Marie Toole

Medal record

Women's Curling

Representing Prince Edward Island

Canadian Women's Curling Championship

= Marie Toole =

Canadian curler (1926–2021)

Marie Toole (1926 – April 6, 2021) was a Canadian curler from Charlottetown, Prince Edward Island. She was a six-time provincial women's champion and three-time provincial mixed champion. Her team finished in second place at the 1974 Macdonald Lassies Championship, Canada's national women's curling championship.

Toole was born in South Melville, Prince Edward Island, the daughter of Peter Toole and Byna Malone.

==Career==
Toole won her first provincial mixed title in 1966, throwing third stones on the Doug Bell rink. The team represented Prince Edward Island at the 1966 Canadian Mixed Curling Championship. At the Canadian Mixed, the team finished with a 3–7 record.

In 1967, Toole won her first provincial women's championship, throwing third rocks on the Elizabeth MacDonald rink. The team represented the island at the 1967 Diamond D Championship, where they finished with a 2–7 record. Toole won her second provincial mixed title that year, playing third for Allan Smith. Prince Edward Island finished with a 4–6 record at the 1967 Canadian Mixed.

In 1969, Toole won her second provincial women's championship, skippig a rink of Jennie Boomhower, Mary Acorn and Pauline Johnston. At the 1969 Canadian Ladies Curling Association Championship, the team "surprised many", by finishing with a 6–3 record, and finishing in third place.

In 1970, Toole won her third provincial women's title, with teammates Boomhower, Cathy Dillon and Johnston. They represented the province at the 1970 Canadian Ladies Curling Association Championship, where they finished with a 4–5 record. In 1971, Toole with the same team won her fourth provincial championship, and third in a row. At the 1971 Canadian Ladies Curling Association Championship, she led PEI to a 5–4 record, tied for fourth. The team won another provincial title in 1972, and finished with a 5–4 record again at the 1972 Macdonald Lassies Championship.

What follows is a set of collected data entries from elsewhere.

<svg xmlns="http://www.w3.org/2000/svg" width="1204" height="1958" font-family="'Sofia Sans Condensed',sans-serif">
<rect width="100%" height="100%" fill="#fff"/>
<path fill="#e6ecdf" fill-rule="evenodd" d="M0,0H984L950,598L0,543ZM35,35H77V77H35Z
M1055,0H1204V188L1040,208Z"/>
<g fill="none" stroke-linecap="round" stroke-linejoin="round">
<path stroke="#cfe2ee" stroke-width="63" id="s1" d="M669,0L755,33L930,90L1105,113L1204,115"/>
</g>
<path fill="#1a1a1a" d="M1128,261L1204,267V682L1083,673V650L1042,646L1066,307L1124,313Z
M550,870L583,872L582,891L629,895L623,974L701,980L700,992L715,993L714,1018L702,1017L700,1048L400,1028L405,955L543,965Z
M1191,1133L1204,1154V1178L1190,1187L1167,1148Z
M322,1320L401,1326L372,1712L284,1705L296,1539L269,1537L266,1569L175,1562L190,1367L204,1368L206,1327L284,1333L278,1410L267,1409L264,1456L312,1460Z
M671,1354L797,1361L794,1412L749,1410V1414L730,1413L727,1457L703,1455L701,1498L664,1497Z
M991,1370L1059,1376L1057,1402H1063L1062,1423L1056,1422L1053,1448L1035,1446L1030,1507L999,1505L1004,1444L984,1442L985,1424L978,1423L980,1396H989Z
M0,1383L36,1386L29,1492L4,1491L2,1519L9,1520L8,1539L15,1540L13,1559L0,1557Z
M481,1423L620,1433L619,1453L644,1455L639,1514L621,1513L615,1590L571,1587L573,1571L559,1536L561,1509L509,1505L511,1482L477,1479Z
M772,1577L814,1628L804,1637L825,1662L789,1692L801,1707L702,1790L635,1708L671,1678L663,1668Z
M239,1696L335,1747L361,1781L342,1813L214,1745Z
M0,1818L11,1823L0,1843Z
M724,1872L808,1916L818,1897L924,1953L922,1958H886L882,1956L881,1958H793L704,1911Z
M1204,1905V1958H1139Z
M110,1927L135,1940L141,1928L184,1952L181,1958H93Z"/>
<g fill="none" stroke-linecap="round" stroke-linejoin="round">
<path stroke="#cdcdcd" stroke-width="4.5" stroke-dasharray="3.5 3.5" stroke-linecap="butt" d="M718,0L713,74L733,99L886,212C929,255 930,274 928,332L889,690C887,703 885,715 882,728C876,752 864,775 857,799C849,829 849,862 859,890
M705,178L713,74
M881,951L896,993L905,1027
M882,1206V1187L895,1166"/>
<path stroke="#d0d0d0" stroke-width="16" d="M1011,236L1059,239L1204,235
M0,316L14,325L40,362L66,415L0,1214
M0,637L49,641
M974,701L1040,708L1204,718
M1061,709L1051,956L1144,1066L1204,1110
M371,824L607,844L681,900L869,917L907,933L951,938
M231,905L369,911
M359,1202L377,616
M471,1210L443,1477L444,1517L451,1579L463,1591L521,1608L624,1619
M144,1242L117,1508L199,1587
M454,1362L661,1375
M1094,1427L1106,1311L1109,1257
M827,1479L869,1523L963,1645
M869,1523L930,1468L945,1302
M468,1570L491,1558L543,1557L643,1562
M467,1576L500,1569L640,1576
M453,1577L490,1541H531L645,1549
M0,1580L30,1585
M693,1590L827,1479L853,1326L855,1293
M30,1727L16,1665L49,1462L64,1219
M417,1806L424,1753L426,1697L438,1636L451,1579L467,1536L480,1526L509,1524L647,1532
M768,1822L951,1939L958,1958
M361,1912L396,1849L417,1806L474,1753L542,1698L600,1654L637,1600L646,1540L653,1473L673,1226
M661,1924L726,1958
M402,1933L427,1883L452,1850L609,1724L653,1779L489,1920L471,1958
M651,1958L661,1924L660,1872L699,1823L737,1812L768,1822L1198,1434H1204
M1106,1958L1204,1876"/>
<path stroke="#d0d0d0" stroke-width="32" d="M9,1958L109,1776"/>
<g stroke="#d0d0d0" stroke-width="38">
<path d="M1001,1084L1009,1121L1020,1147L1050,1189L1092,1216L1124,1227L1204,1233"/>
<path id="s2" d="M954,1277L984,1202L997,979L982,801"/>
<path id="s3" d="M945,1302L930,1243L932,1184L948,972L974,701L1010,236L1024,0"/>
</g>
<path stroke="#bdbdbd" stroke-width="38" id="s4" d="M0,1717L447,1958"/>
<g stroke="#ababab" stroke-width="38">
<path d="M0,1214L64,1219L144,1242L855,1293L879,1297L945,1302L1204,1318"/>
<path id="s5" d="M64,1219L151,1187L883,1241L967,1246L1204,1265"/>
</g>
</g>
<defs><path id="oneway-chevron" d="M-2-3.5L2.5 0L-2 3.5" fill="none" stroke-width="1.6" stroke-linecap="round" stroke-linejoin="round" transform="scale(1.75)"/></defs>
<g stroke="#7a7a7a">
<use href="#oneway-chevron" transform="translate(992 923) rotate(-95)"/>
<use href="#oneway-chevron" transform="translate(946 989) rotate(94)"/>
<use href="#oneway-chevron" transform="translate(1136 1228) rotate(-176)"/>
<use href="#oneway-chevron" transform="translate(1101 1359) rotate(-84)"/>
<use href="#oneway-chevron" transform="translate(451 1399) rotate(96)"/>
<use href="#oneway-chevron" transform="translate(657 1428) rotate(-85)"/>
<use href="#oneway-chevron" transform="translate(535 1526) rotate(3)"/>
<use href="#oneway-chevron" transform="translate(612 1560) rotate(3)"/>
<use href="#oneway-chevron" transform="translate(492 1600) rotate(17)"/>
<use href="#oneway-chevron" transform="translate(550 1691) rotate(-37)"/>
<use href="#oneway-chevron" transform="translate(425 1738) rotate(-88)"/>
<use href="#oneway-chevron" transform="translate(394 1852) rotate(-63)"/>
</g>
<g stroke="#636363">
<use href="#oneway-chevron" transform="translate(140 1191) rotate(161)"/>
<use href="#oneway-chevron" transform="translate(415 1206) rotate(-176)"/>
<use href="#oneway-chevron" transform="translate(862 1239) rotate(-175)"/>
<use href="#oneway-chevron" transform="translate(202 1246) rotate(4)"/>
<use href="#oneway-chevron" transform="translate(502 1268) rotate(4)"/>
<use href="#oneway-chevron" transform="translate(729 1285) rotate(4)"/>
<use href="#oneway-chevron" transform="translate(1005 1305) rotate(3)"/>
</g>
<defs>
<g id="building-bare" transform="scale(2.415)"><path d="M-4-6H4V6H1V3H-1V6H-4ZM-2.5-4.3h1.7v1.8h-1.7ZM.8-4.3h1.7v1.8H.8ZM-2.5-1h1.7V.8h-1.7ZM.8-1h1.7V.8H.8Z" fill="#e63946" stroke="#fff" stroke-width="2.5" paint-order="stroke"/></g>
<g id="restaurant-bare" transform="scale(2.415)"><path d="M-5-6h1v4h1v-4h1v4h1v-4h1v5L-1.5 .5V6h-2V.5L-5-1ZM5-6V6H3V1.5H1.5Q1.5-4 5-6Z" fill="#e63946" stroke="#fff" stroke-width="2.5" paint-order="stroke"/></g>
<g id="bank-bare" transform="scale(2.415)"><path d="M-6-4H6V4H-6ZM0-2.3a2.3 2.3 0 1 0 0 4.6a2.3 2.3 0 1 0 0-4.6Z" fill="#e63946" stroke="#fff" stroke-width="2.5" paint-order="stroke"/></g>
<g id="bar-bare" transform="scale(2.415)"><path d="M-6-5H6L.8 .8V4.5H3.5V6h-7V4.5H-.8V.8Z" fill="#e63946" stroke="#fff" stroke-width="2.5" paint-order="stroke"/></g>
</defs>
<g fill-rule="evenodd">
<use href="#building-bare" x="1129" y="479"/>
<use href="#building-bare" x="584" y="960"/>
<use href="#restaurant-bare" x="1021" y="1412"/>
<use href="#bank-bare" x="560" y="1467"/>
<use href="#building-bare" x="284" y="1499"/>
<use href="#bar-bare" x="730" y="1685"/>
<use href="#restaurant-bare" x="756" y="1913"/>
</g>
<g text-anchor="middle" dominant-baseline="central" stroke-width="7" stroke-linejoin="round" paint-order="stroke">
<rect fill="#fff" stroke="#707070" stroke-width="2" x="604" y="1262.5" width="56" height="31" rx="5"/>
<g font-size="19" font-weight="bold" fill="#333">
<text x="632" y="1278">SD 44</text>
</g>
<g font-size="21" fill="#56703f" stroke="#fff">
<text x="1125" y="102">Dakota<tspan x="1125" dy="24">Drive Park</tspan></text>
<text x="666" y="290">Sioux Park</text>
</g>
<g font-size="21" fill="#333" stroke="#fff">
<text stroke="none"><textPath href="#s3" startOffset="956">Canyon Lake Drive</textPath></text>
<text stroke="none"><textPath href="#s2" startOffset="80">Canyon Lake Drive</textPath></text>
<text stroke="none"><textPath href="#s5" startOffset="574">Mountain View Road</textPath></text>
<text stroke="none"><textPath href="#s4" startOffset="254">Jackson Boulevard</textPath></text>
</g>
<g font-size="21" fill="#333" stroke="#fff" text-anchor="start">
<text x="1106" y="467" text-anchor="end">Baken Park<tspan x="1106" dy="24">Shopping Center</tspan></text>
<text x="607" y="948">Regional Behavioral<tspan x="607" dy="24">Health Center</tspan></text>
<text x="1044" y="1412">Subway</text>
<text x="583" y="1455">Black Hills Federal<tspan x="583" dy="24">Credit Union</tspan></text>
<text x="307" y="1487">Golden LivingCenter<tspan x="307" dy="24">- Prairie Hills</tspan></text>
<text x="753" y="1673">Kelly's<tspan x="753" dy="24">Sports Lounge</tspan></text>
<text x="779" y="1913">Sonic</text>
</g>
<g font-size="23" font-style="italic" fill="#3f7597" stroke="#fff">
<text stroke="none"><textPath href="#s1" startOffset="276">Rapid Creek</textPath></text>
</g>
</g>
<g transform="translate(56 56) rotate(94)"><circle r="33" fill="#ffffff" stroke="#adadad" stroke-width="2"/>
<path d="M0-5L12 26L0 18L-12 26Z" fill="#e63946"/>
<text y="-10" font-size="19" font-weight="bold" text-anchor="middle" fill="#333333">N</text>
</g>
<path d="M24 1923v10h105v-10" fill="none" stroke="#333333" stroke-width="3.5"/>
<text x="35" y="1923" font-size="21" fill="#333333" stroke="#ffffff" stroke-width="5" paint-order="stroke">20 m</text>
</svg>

In 1973, Toole won her third provincial mixed championship, throwing third rocks for the Doug Cameron team. The team represented Prince Edward Island at the 1973 Canadian Mixed Championship, The team finished the tournament with a 5–5 record.

In 1974, Toole with her team of Boomhower, Dillon and Johnston won her sixth title, and fourth with that line up. At the 1974 Macdonald Lassies Championship, Toole led Prince Edward Island to a second-place finish, with a 7–2 record. Their success at the "Lassie" was considered to be "[t]he surprise of the week".

==Personal life==
In addition to curling, Toole was a keen golfer. She served Secretary/Treasurer of the PEI Ladies Curling Association from 1962 to 1964 and as president of the Charlottetown Ladies Curling Club in 1973–74. She was inducted into the Prince Edward Island Curling Hall of Fame in 2008.

Toole died in 2021 at the Mount Continuing Care Community in Charlottetown.